» **What is being asked**:
Convert the lines into a Markdown table with the columns No. and Line, numbering each line and omitting blank ones. Begin at the line that contains "Подведём итоги.", stop after the line that contains "Geschenkpakete", and leave the pictures out.

» **Page images and extracted text**:
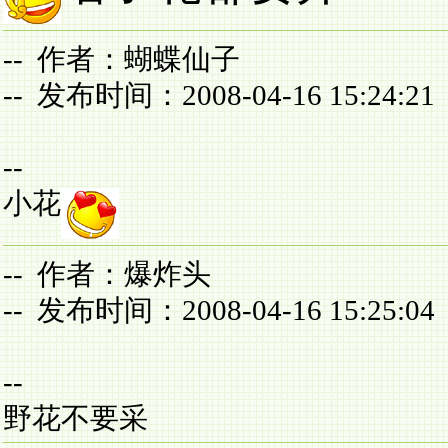
-- 作者：蝴蝶仙子
-- 发布时间：2008-04-16 15:24:21
--
小花
-- 作者：爆炸头
-- 发布时间：2008-04-16 15:25:04
--
野花不要采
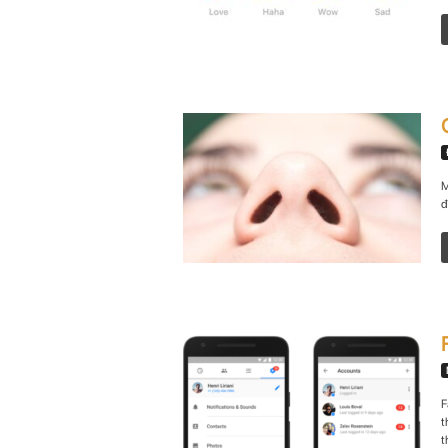
M
đ
F
t
t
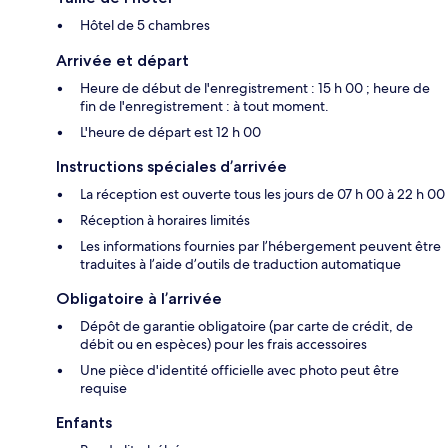
Hôtel de 5 chambres
Arrivée et départ
Heure de début de l'enregistrement : 15 h 00 ; heure de
fin de l'enregistrement : à tout moment.
L'heure de départ est 12 h 00
Instructions spéciales d’arrivée
La réception est ouverte tous les jours de 07 h 00 à 22 h 00
Réception à horaires limités
Les informations fournies par l’hébergement peuvent être
traduites à l’aide d’outils de traduction automatique
Obligatoire à l’arrivée
Dépôt de garantie obligatoire (par carte de crédit, de
débit ou en espèces) pour les frais accessoires
Une pièce d'identité officielle avec photo peut être
requise
Enfants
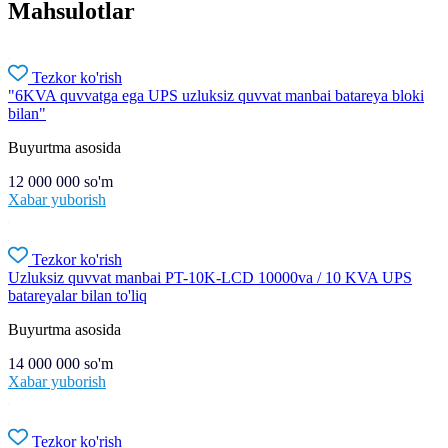
Mahsulotlar
Tezkor ko'rish
"6KVA quvvatga ega UPS uzluksiz quvvat manbai batareya bloki
bilan"
Buyurtma asosida
12 000 000
so'm
Xabar yuborish
Tezkor ko'rish
Uzluksiz quvvat manbai PT-10K-LCD 10000va / 10 KVA UPS
batareyalar bilan to'liq
Buyurtma asosida
14 000 000
so'm
Xabar yuborish
Tezkor ko'rish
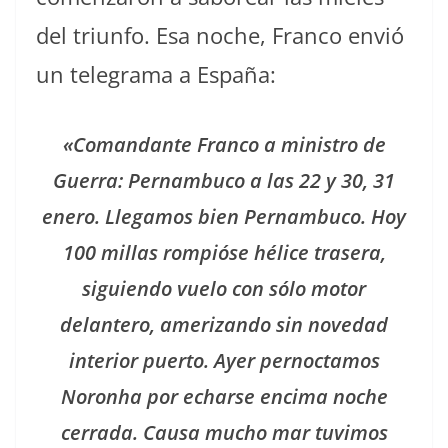
del triunfo. Esa noche, Franco envió
un telegrama a España:
«Comandante Franco a ministro de
Guerra: Pernambuco a las 22 y 30, 31
enero. Llegamos bien Pernambuco. Hoy
100 millas rompióse hélice trasera,
siguiendo vuelo con sólo motor
delantero, amerizando sin novedad
interior puerto. Ayer pernoctamos
Noronha por echarse encima noche
cerrada. Causa mucho mar tuvimos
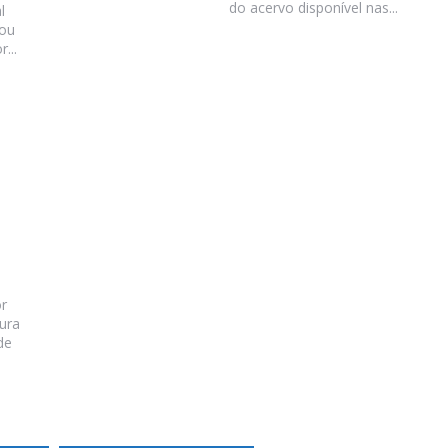
do acervo disponível nas...
l
lou
...
r
ura
de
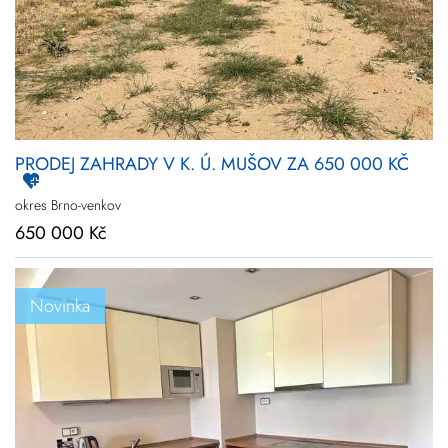
PRODEJ ZAHRADY V K. Ú. MUŠOV ZA 650 000 KČ
okres Brno-venkov
650 000 Kč
Novinka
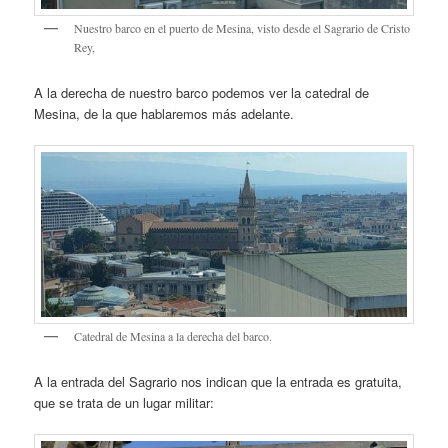
Nuestro barco en el puerto de Mesina, visto desde el Sagrario de Cristo
Rey,
A la derecha de nuestro barco podemos ver la catedral de
Mesina, de la que hablaremos más adelante.
Catedral de Mesina a la derecha del barco.
A la entrada del Sagrario nos indican que la entrada es gratuita,
que se trata de un lugar militar:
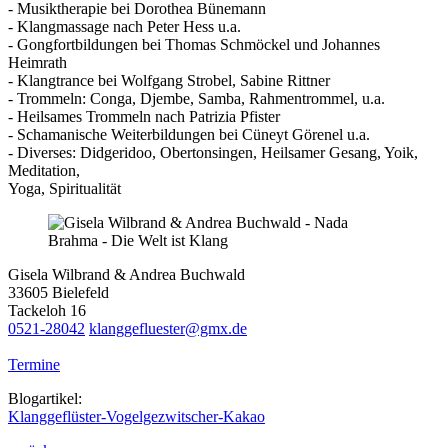
- Musiktherapie bei Dorothea Bünemann
- Klangmassage nach Peter Hess u.a.
- Gongfortbildungen bei Thomas Schmöckel und Johannes
Heimrath
- Klangtrance bei Wolfgang Strobel, Sabine Rittner
- Trommeln: Conga, Djembe, Samba, Rahmentrommel, u.a.
- Heilsames Trommeln nach Patrizia Pfister
- Schamanische Weiterbildungen bei Cüneyt Görenel u.a.
- Diverses: Didgeridoo, Obertonsingen, Heilsamer Gesang, Yoik,
Meditation,
Yoga, Spiritualität
Gisela Wilbrand & Andrea Buchwald
33605 Bielefeld
Tackeloh 16
0521-28042
klanggefluester@gmx.de
Termine
Blogartikel:
Klanggeflüster-Vogelgezwitscher-Kakao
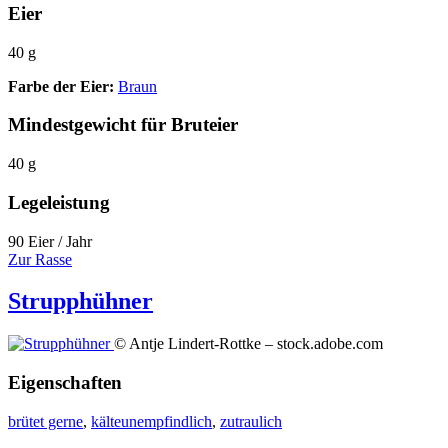
Eier
40 g
Farbe der Eier:
Braun
Mindestgewicht für Bruteier
40 g
Legeleistung
90 Eier / Jahr
Zur Rasse
Strupphühner
© Antje Lindert-Rottke – stock.adobe.com
Eigenschaften
brütet gerne
,
kälteunempfindlich
,
zutraulich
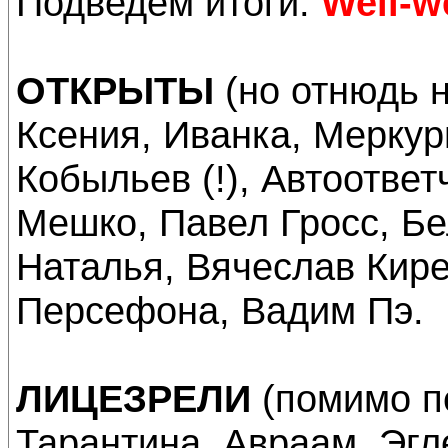
Подведём итоги.
Well-we
ОТКРЫТЫ
(но отнюдь н
Ксения, Иванка, Меркур
Кобыльев (!), Автоответ
Мешко, Павел Гросс, Бе
Наталья, Вячеслав Кир
Персефона, Вадим Пэ.
ЛИЦЕЗРЕЛИ
(помимо п
Тарантина, Авраам, Эгле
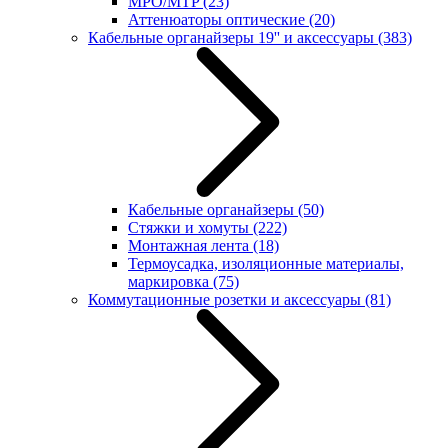
MPO/MTP
(23)
Аттенюаторы оптические
(20)
Кабельные органайзеры 19'' и аксессуары
(383)
Кабельные органайзеры
(50)
Стяжки и хомуты
(222)
Монтажная лента
(18)
Термоусадка, изоляционные материалы,
маркировка
(75)
Коммутационные розетки и аксессуары
(81)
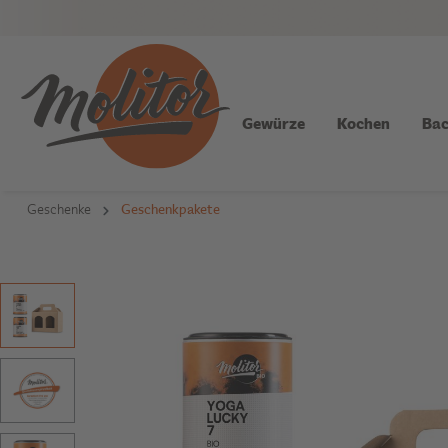
Gewürze
Kochen
Bac
Geschenke
Geschenkpakete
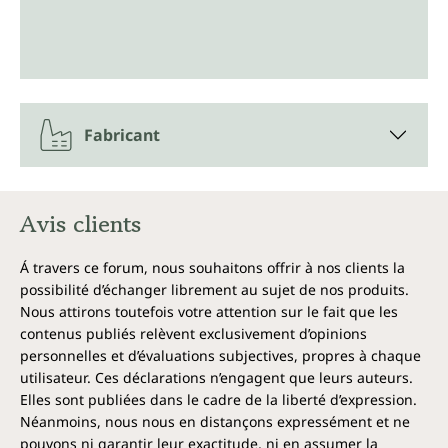
Fabricant
Avis clients
Á travers ce forum, nous souhaitons offrir à nos clients la
possibilité d’échanger librement au sujet de nos produits.
Nous attirons toutefois votre attention sur le fait que les
contenus publiés relèvent exclusivement d’opinions
personnelles et d’évaluations subjectives, propres à chaque
utilisateur. Ces déclarations n’engagent que leurs auteurs.
Elles sont publiées dans le cadre de la liberté d’expression.
Néanmoins, nous nous en distançons expressément et ne
pouvons ni garantir leur exactitude, ni en assumer la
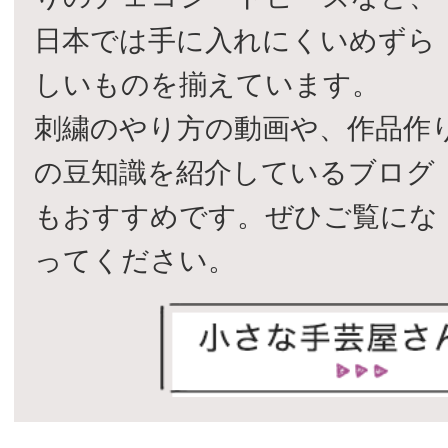
日本では手に入れにくいめずら
しいものを揃えています。
刺繍のやり方の動画や、作品作
の豆知識を紹介しているブログ
もおすすめです。ぜひご覧にな
ってください。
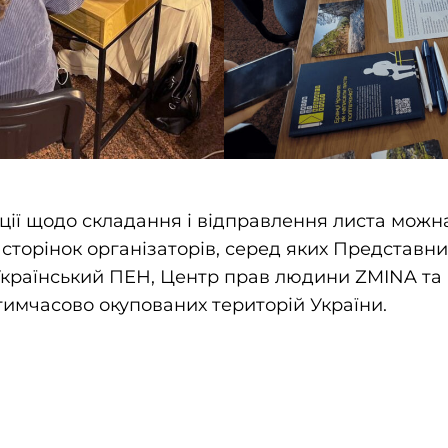
ції щодо складання і відправлення листа можн
сторінок організаторів, серед яких Представн
Український ПЕН, Центр прав людини ZMINA та 
 тимчасово окупованих територій України.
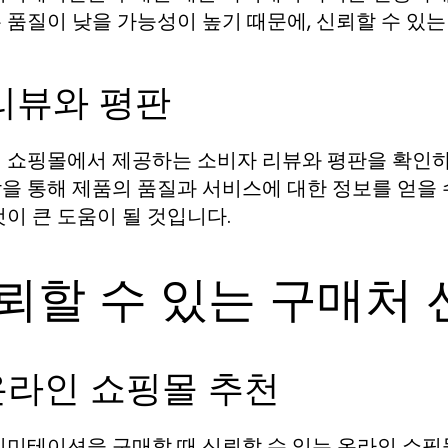
 품질이 낮을 가능성이 높기 때문에, 신뢰할 수 있
 리뷰와 평판
 쇼핑몰에서 제공하는 소비자 리뷰와 평판을 확인하
을 통해 제품의 품질과 서비스에 대한 정보를 얻을 
것이 큰 도움이 될 것입니다.
뢰할 수 있는 구매처
 온라인 쇼핑몰 추천
이미테이션을 구매할 때 신뢰할 수 있는 온라인 쇼핑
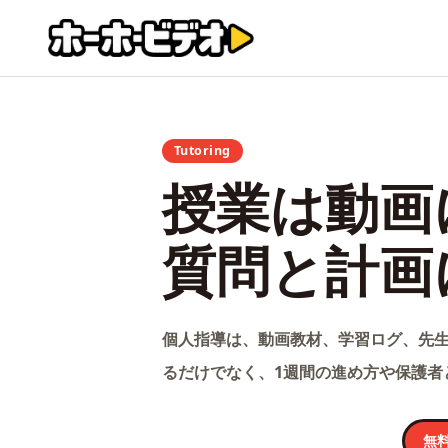
Tutoring
授業は動画
質問と計画
個人指導は、動画教材、学習ログ、先生
るだけでなく、1週間の進め方や保護者
無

» **Solved problem**:
| No. | Line |
|---|---|
| 1 | Подведём итоги. |
| 2 | Well-we |
| 3 | ОТКРЫТЫ |
| 4 | (но отнюдь н |
| 5 | Ксения, Иванка, Меркур |
| 6 | Кобыльев (!), Автоответ |
| 7 | Мешко, Павел Гросс, Бе |
| 8 | Наталья, Вячеслав Кир |
| 9 | Персефона, Вадим Пэ. |
| 10 | ЛИЦЕЗРЕЛИ |
| 11 | (помимо п |
| 12 | Тарантина, Авраам, Эгле |
| 13 | MPO/MTP |
| 14 | (23) |
| 15 | Аттенюаторы оптические |
| 16 | (20) |
| 17 | Кабельные органайзеры 19'' и аксессуары |
| 18 | (383) |
| 19 | Кабельные органайзеры |
| 20 | (50) |
| 21 | Стяжки и хомуты |
| 22 | (222) |
| 23 | Монтажная лента |
| 24 | (18) |
| 25 | Термоусадка, изоляционные материалы, |
| 26 | маркировка |
| 27 | (75) |
| 28 | Коммутационные розетки и аксессуары |
| 29 | (81) |
| 30 | Gewürze |
| 31 | Kochen |
| 32 | Bac |
| 33 | Geschenke |
| 34 | Geschenkpakete |